Bahasa Batak asli untuk contoh itu adalah "Mintop sulu gabe holom i bagas". Mintop adalah istilah mate, mati untuk sulu atau palito, lampu. Holom adalah kata asli untuk golap, kata serapan dari gelap (Ind.) Bagas adalah kata yang lebih tua dari jabu atau ruma, rumah.
Serapan kata asing, khususnya Melayu/Indonesia dan juga Belanda, sudah terjadi setidaknya sejak 1300-an. Hubungan dagang dengan saudagar Melayu di Barus telah menyumbang serapan bahasa Melayu.
Pendudukan Belanda sejak awal 1900-an membuka Tanah Batak ke Sumatera Timur. Terjadi interaksi dengan masyarakat Melayu Deli. Sehingga jumlah kata Melayu yang diserap semakin banyak.
Bahasa penjajah Belanda juga menyumbang sejumlah kata. Seperti prah (vracht, truk barang), aterek (achteruit, mundur), porhangir (voorganger, penatua gereja), dan bisoloit (besluit, surat putusan, ijazah).
Kata atau bahasa Batak asli kini mungkin hanya digunakan dalam tiga peristiwa.
Pertama dalam upacara adat saat mengujarkan umpasa, petitih asli Batak. Misalnya, saat hula-hula memberkati boru maka diucapkan petitih ini: "Hu sanggar ma amporik, hu lombang ma satua; Sai sinur na pinahan, gabe na niula." Artinya: "Burung pipit bersarang di pimping, tikus bersarang di jurang; Semoga ternak gemuk beranak-pinak, usahatani panen berlimpah."
Kedua, dalam laku hadatuon, perdukunan. Misalnya tabas pagar, mantra tolak bala sebagai berikut: "Pagar hami so hona begu so hona aji ni halak”. Artinya: "Lindungilah kami dari kejahatan setan dan santet orang jahat."
Ketiga, dalam andung, ratapan kematian. Bahasa andung ini sangat spesifik. Jarang digunakan sehari-hari. Semisal simangkudap untuk pamangan atau baba, mulut. Simanganggo untuk igung, hidung. Simalolong untuk simanonggor, mata. Simanangi untuk sipareon, pinggol, telinga. Sitarupon untuk obuk, rambut. Dan lain sebagainya.
Bisa dikatakan, untuk sekarang ini, hampir tak ada orang Batak di kampung halaman Toba, apalagu di perantauan, yang bisa mengklaim diri masih menggunakan hata Batak na polin, bahasa Batak asli.
Semua sudah tercampur oleh kata serapan dari bahasa lain, terutama Melayu/Indonesia.
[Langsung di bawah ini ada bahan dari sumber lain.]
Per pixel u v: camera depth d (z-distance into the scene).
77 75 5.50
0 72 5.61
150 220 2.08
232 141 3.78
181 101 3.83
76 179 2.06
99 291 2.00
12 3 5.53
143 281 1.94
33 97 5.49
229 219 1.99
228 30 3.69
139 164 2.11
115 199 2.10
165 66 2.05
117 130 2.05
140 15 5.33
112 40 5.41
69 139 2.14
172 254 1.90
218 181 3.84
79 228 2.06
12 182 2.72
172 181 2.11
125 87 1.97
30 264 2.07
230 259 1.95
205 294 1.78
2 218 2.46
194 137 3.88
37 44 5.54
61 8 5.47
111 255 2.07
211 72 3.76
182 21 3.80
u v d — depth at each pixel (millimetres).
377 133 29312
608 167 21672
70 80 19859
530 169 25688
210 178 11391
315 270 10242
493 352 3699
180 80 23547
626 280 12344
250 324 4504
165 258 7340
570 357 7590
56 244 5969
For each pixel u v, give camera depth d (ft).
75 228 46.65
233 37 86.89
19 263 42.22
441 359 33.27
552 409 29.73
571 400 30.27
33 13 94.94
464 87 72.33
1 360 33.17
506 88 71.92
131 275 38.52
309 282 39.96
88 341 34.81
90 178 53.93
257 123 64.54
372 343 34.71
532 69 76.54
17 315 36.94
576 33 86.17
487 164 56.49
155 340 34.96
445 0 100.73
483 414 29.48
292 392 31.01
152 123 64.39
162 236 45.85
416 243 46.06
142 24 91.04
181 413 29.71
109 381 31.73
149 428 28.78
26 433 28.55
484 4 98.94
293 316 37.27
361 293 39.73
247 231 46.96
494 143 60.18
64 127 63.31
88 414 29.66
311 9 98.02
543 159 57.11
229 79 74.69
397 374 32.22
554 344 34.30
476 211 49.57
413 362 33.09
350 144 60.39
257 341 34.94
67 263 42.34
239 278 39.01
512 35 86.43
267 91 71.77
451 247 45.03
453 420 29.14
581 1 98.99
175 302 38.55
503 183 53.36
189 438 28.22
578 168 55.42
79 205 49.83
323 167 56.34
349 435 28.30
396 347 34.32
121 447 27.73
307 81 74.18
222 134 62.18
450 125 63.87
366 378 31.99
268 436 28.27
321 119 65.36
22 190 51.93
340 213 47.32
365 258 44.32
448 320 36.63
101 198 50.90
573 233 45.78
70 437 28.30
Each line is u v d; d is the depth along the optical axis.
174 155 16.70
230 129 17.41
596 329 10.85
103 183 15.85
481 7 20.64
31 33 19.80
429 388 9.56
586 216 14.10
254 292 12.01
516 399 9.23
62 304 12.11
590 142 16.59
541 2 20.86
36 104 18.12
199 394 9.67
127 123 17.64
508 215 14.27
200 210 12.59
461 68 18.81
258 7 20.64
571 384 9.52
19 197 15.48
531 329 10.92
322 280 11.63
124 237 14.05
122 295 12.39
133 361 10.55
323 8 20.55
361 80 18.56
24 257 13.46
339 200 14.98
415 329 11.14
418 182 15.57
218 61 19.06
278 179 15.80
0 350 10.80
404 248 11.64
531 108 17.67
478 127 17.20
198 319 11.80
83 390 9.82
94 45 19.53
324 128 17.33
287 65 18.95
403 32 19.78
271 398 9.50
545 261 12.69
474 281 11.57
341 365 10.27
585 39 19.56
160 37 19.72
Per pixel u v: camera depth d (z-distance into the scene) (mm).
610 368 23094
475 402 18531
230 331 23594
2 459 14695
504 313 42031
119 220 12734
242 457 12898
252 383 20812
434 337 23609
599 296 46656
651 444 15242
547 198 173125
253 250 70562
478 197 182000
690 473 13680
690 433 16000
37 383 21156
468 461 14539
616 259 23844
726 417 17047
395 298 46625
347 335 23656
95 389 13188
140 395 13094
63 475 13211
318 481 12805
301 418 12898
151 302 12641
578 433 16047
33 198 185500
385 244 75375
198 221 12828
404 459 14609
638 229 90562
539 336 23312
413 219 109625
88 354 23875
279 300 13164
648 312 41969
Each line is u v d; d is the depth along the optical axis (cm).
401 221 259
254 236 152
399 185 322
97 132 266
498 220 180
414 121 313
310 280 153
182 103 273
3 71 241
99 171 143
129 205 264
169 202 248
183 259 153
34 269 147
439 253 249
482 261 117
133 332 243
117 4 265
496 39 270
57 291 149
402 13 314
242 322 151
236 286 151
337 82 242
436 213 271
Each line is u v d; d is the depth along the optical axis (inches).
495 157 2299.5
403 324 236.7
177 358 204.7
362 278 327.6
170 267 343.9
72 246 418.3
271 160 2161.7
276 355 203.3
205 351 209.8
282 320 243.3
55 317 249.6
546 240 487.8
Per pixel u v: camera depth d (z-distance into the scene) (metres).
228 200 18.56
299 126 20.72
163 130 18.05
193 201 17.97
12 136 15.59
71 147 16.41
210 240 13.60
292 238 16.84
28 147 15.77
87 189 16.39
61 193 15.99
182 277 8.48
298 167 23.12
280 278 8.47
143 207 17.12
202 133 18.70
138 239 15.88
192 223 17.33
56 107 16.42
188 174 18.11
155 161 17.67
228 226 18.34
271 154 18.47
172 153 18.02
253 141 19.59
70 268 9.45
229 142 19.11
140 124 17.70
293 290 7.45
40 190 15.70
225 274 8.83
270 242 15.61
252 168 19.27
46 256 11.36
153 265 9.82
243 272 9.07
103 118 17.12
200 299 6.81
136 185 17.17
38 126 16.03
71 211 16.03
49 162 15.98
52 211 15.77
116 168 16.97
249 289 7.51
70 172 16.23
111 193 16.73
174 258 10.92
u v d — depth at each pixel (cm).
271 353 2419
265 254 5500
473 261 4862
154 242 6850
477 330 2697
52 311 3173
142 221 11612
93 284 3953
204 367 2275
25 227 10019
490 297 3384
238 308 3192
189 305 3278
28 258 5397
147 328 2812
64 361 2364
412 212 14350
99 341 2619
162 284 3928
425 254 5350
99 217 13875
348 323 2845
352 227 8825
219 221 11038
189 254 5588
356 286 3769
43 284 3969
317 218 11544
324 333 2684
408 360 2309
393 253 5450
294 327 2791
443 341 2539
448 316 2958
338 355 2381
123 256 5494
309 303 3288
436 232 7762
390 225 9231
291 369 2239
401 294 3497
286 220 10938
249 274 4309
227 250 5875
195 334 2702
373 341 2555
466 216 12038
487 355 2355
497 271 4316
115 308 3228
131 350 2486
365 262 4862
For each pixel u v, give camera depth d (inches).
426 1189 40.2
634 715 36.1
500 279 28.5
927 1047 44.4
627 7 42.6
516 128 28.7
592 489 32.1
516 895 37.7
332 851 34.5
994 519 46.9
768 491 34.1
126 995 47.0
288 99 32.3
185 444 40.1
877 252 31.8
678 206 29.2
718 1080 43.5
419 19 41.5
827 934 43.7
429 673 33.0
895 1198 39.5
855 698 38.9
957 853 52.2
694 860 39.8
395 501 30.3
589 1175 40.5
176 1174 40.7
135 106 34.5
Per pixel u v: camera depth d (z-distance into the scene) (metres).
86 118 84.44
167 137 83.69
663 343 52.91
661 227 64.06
Hanya beda kadar saja. Semakin ke pelosok tanah Batak, semakin sedikit "pasir"nya. Semakin ke pusat kota besar, semakin banyak "pasir"nya.
Akan halnya orang Batak di kota, ciri kosmopolit membuat mereka cenderung mengesampingkan bahasa Batak. Penggunaan bahasa itu dinilai indikasi keterbelakangan. Warga kosmopolit, ya, pakai bahasa Indonesia, dengan sedikit bumbu bahasa Inggris.